Revista Literatura

La plaga

Publicado el 02 diciembre 2014 por Kirdzhali @ovejabiennegra
gulliver

Imagen toma del blog “En clave de niños”.

Al llegar al pueblo, no sabíamos nada de la plaga.

Mi mujer antes de instalarse en la casa nueva, había adquirido más de una amiga, ninguna era demasiado comunicativa. De lo único que conversaban era de trabajo y cuando intenté preguntarles sobre la vida en la ciudad y el ocio, me miraron con repugnancia.

Las cosas se aclararon después de encontrar a la plaga por primera vez.

Había salido a trabajar muy temprano. Varios obreros caminaban delante de mí cargando materiales de construcción y casi sin hablar, limitándose a cumplir su trabajo. A lo lejos, divisé a las amigas de mi mujer. Las saludé, pero ninguna respondió.

De repente, palidecieron mientras sus ojos se posaban sobre cierto punto en el horizonte. Seguí sus miradas, encontrando una gigantesca masa negra que se movía a toda velocidad sobre el terreno.

“¡La plaga! ¡La plaga!”, gritaron.

Quedé paralizado. Nunca había visto algo así.

“¿Qué haces? ¡No te quedes parado! ¡Corre, corre!”, dijo una de ella que, en su huida, pasó a mi lado.

La plaga aniquiló a cientos de obreros en un instante y, solo por azar, pude salvarme.

Regresé a casa sin saber qué decirle a mi esposa. Habíamos dejado nuestro antiguo hogar para buscar una vida segura y cómoda. La plaga iba a arruinarlo.

“Ya sé por qué no querían hablar de diversión – empecé a decirle con una sonrisa forzada – es que esta ciudad tiene un problemita…”

Al principio, escuchó la historia sin inmutarse.

“¿Para eso me trajiste? ¡Ahora resulta que hay gigantes! Antes era el empleo, luego los compañeros y ahora ¡los gigantes! ¡Una plaga de ellos!”

A medida que iba pronunciando cada palabra, aparecían un ligero temblor en su mentón y algunas arrugas en el ceño.

“Es verdad, mi corazón, yo no tengo nada que ver….”

“¡Pues te aguantas! – dijo con enojo mal disimulado –, ¡no volveré a mudarme!”

Le invité a comer para que se calmase, pero mientras atravesábamos una calle, la plaga volvió a aparecer. Mi mujer se quedó lívida y tuve que llevarla a un refugio a rastras.

“Tenemos que hablar con alguna autoridad”, murmuró cuando estuvimos a salvo.

Esa misma tarde fuimos al municipio y, sin esperar que la secretaria nos diese la autorización, entramos en la oficina del alcalde. La asistente quiso balbucear una disculpa, mas, mi mujer,  indignada, le cortó en seco:

“¿Qué son esos monstruos? ¡Exijo la verdad!”

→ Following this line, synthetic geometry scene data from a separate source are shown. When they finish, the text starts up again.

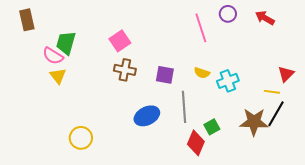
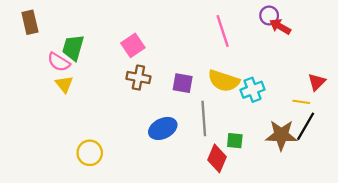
purple circle: (228, 14) -> (269, 15), moved
red arrow: (265, 18) -> (280, 27), moved
yellow semicircle: (202, 73) -> (224, 81), size x1.8
green square: (212, 127) -> (235, 141), turned 35

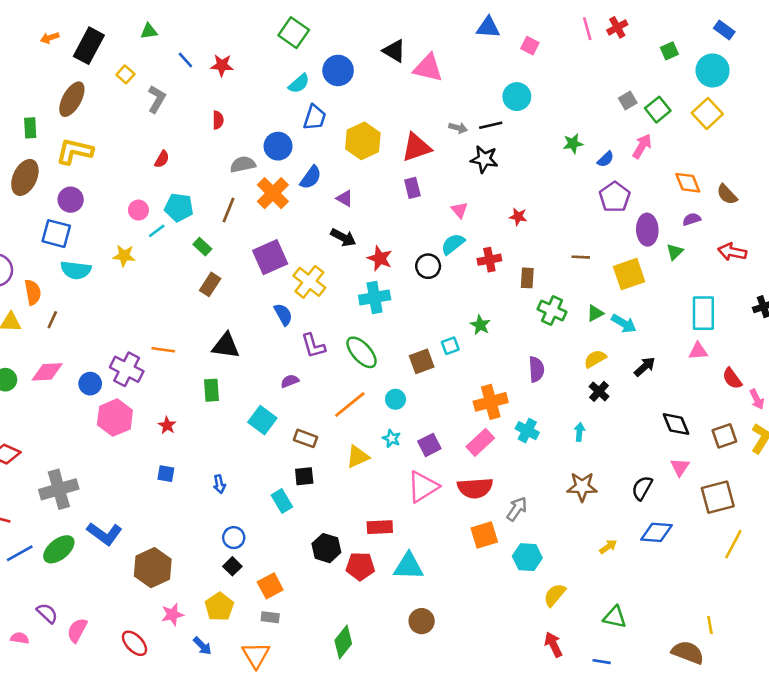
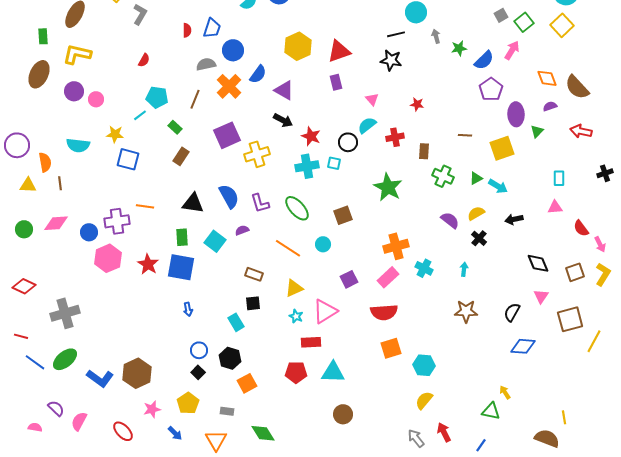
blue trapezoid: (315, 117) -> (212, 28), moved
gray arrow: (458, 128) -> (436, 36), moved, turned -120
blue semicircle: (606, 159) -> (484, 60), size x1.5
brown semicircle: (727, 194) -> (577, 87), size x1.5
purple triangle: (345, 198) -> (284, 90), size x1.5
pink circle: (138, 210) -> (96, 99), moved
blue square: (56, 234) -> (128, 159), moved
yellow cross: (309, 282) -> (257, 154), turned 35
cyan rectangle: (703, 313) -> (559, 178), size x0.6
blue semicircle: (283, 314) -> (229, 196), moved, size x1.4
brown line: (52, 320) -> (60, 183), turned -32
green star: (480, 325) -> (388, 187), size x1.8
cyan square: (450, 346) -> (334, 163), moved, turned 32
black arrow: (645, 367) -> (514, 219), turned -150
purple cross: (127, 369) -> (117, 221), turned -35
purple semicircle: (536, 369) -> (450, 220), moved, turned -48
orange line: (350, 404) -> (288, 248), turned 72
cyan square: (262, 420) -> (215, 241), moved
red star: (167, 425) -> (148, 264), size x1.5
cyan star: (392, 438) -> (296, 316), moved
blue square: (166, 474) -> (181, 267), moved, size x2.0
pink triangle: (423, 487) -> (325, 311), moved
gray arrow: (517, 509) -> (416, 438), moved, turned -72
blue L-shape: (105, 534) -> (100, 378), moved
yellow line: (733, 544) -> (594, 341), moved
yellow arrow: (608, 547) -> (505, 392), moved, turned -88
black hexagon: (326, 548) -> (230, 358), moved
blue line: (20, 553) -> (35, 362), turned 65
orange square: (270, 586) -> (247, 383), moved
yellow semicircle: (555, 595) -> (424, 400), moved
green diamond: (343, 642) -> (263, 433), moved, turned -70
blue line: (602, 662) -> (481, 445), turned -64

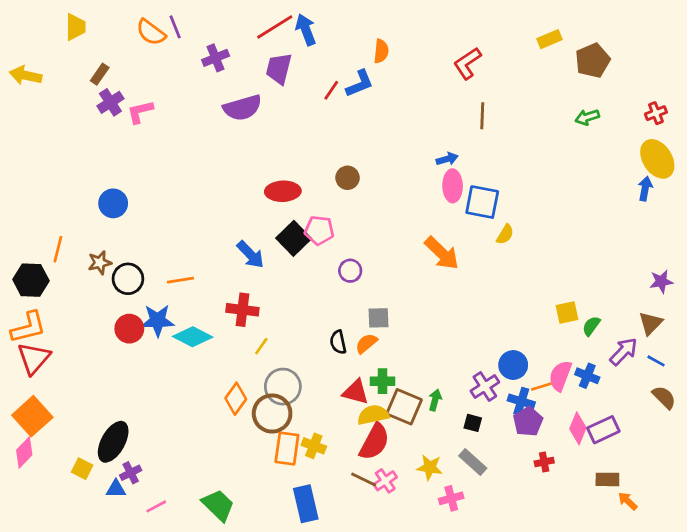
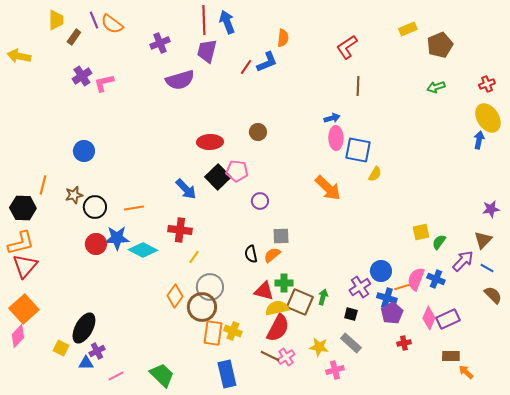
purple line: (175, 27) -> (94, 20), moved
red line: (275, 27) -> (204, 20), turned -60
brown rectangle: (100, 74) -> (74, 37), moved

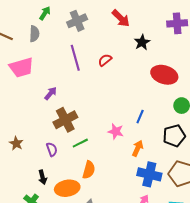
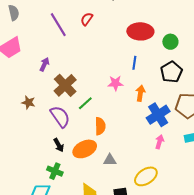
red ellipse: (164, 75) -> (140, 31), moved
brown star: (16, 143) -> (28, 102), moved
purple semicircle: (52, 149) -> (60, 117), size x1.6
blue cross: (149, 174) -> (158, 115), turned -30

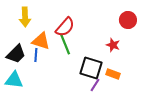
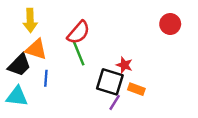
red circle: (128, 20) -> (170, 24), moved
orange triangle: (41, 41) -> (36, 49), moved
red star: (113, 45) -> (124, 65), moved
blue line: (36, 55) -> (46, 78), moved

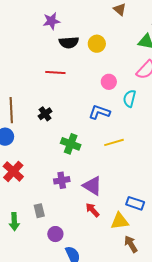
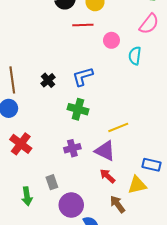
red line: (55, 72) -> (83, 25), moved
blue L-shape: (99, 112) -> (83, 77), moved, turned -30
yellow line: (114, 142) -> (118, 127), moved
purple circle: (55, 234) -> (71, 205), size x1.5
brown arrow: (131, 244) -> (117, 204), moved

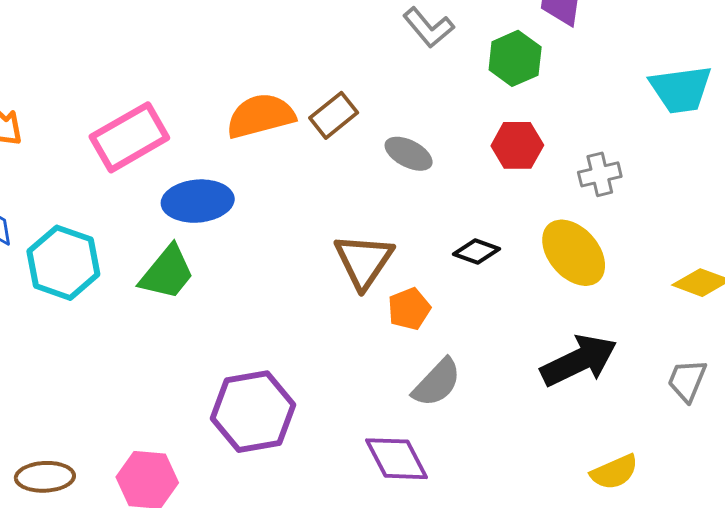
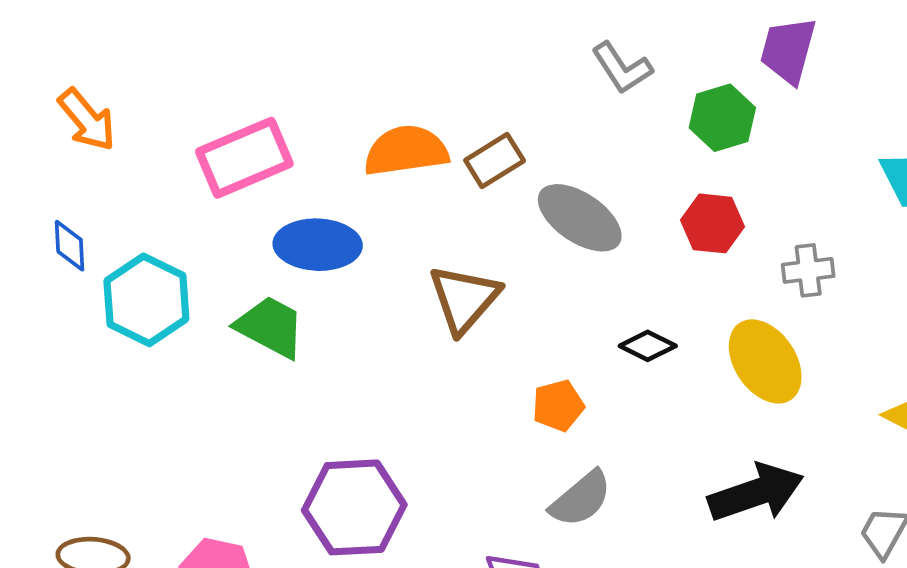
gray ellipse: (409, 154) -> (580, 218), size x1.5
brown triangle: (364, 261) -> (464, 299), moved
green trapezoid: (167, 273) -> (270, 327), turned -108

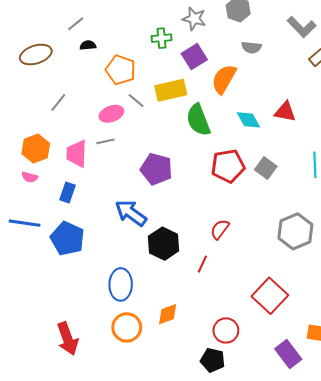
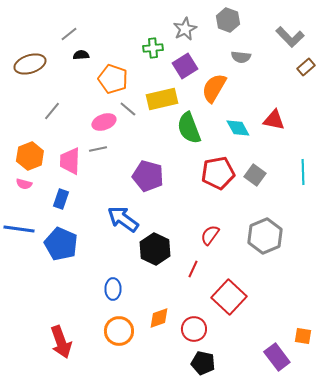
gray star: (194, 19) -> (185, 29), turned 30
gray hexagon: (295, 231) -> (265, 236), moved
blue ellipse: (121, 284) -> (113, 289), size x0.7
red square: (270, 296) -> (229, 297), moved
red circle: (226, 330) -> (194, 329), moved

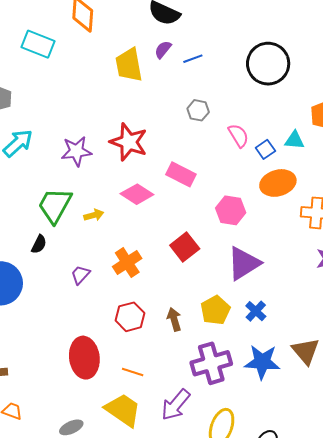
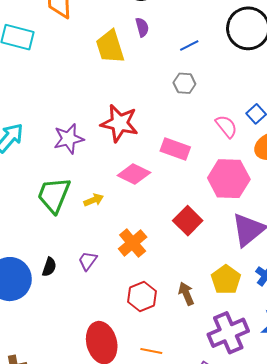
purple semicircle: (163, 49) -> (142, 27), turned 132
blue line: (193, 59) -> (189, 46), moved
pink semicircle: (238, 136) -> (226, 126), moved
pink hexagon: (231, 210) -> (229, 179), size x1.4
black semicircle: (39, 244) -> (49, 267), moved

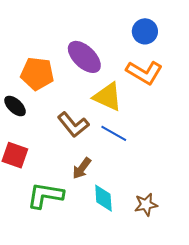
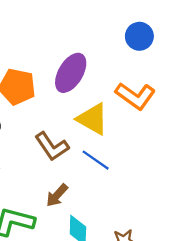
blue circle: (145, 31) -> (139, 36), moved
purple ellipse: (84, 57) -> (71, 73), turned 72

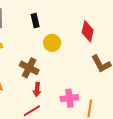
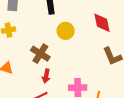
red diamond: (88, 31) -> (102, 23), turned -30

Me sonrojé. Mi mujer es muy impulsiva.

“¿Qué dice? ¡No sé de qué habla!”, respondió el alcalde sonrojándose,

“¡De la plaga! ¡PLA-GA!”

“¡Ah eso!”

Nos contó que era un problema desde hacía años, pero que lo ocultaban para no ahuyentar al turismo. Luego, con absoluta desfachatez, dijo que nuestra situación no le importaba.

“No podemos hacer nada por ustedes. Ahora retírense, estoy ocupado.”

Mi mujer casi lo abofetea. Solo entre la secretaria y yo pudimos sacarla del despacho.

La funcionaria nos confesó que había un plan para exterminar a los gigantes. Lo habían puesto en marcha poco antes de que llegáramos. Esa tarde, cientos de soldados atacarían el refugio de la plaga para devorarla viva.

“¿Comérsela? ¡Es enorme…! ¡Es repugnante…! ¡Están locos, están locos!” repetía mi mujer, que había pasado de la ira al llanto y al desconcierto.

La saqué del municipio, pidiéndole que se tranquilizara. “Hoy nos largamos de aquí.”

De camino a casa, el ajetreo era general: miles de soldados trotaban hacia el norte, donde, según nos comentaron, vivía la plaga.

Luego de recoger las cosas más importantes, salimos de la casa, percatándonos en seguida de que todos nuestros vecinos huían en estampida.

“¡La plaga se adelantó! ¡Nos matará!”

El gigante avanzaba hacia la ciudad con rapidez y, a lo lejos, pude ver que una columna del ejército, en desorden, atacaba. Las tropas se encaramaban sobre el cuerpo del enemigo envenenándolo con la ponzoña de sus aguijones.

Minutos más tarde, durante la huida, escuchamos un estruendo que estuvo acompañado de temblores y una nube de polvo.

Las hormigas rojas subyugamos, por fin, a la plaga humana.